> [DESCRIPTION OF THE TASK] Where a line below holds the string "pixel", copy that line.

:: PROVIDED MATERIAL ::

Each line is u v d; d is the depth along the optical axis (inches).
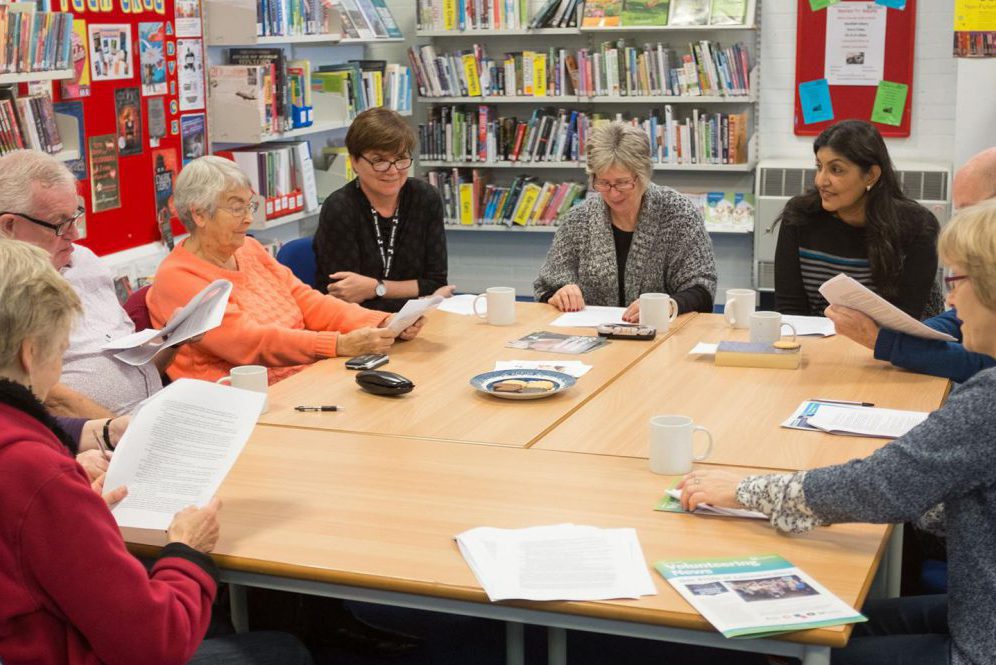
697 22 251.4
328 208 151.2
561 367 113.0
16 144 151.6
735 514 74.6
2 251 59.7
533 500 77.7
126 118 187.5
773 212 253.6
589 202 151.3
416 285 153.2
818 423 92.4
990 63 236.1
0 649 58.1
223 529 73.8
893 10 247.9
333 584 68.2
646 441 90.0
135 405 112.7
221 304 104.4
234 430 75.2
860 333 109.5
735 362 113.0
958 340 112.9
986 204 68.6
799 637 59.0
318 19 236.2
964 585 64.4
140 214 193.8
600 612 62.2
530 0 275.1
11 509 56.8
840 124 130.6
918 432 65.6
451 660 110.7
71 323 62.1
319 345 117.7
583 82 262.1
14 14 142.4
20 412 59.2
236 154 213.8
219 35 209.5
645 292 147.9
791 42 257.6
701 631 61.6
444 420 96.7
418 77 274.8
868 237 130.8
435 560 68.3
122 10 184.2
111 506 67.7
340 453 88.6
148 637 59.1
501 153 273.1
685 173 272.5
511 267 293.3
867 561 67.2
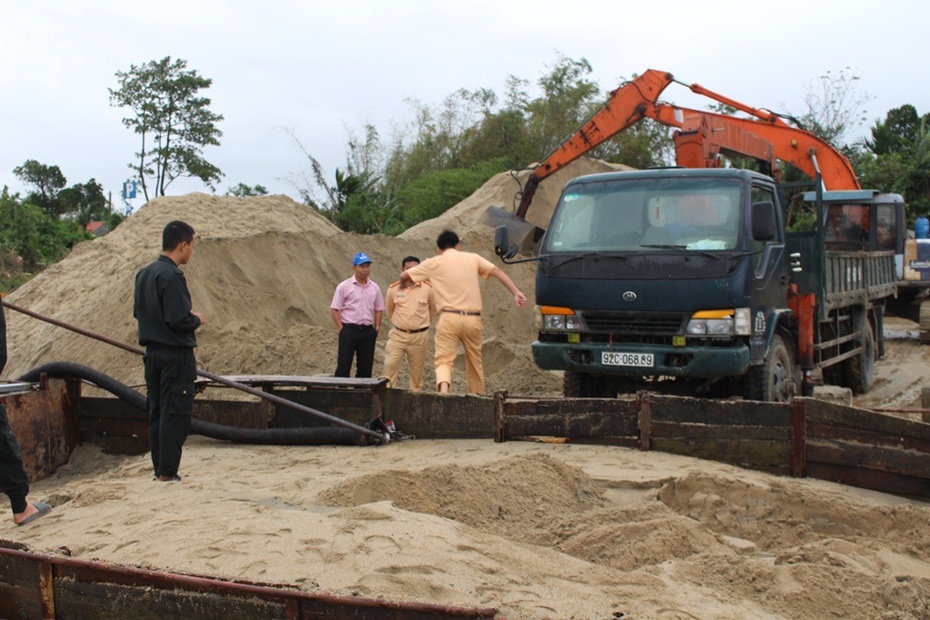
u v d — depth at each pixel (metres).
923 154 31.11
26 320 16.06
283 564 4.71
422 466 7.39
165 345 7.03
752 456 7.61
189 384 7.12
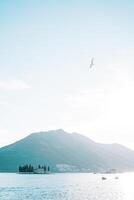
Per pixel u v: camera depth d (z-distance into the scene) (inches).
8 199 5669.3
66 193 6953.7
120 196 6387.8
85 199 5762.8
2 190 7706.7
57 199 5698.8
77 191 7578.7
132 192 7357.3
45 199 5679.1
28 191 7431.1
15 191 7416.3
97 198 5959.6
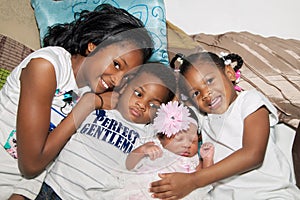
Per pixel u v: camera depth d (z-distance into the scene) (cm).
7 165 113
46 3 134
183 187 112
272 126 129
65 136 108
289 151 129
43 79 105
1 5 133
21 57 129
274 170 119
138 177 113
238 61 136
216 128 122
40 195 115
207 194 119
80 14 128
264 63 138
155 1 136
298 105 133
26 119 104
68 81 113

:::

> [EXERCISE OUTPUT]
u v d — depth at each pixel (metres).
Per pixel u v: camera depth d (z-distance into the scene) (inches).
Per pixel u v: camera depth d (z-distance into the scene) (cm).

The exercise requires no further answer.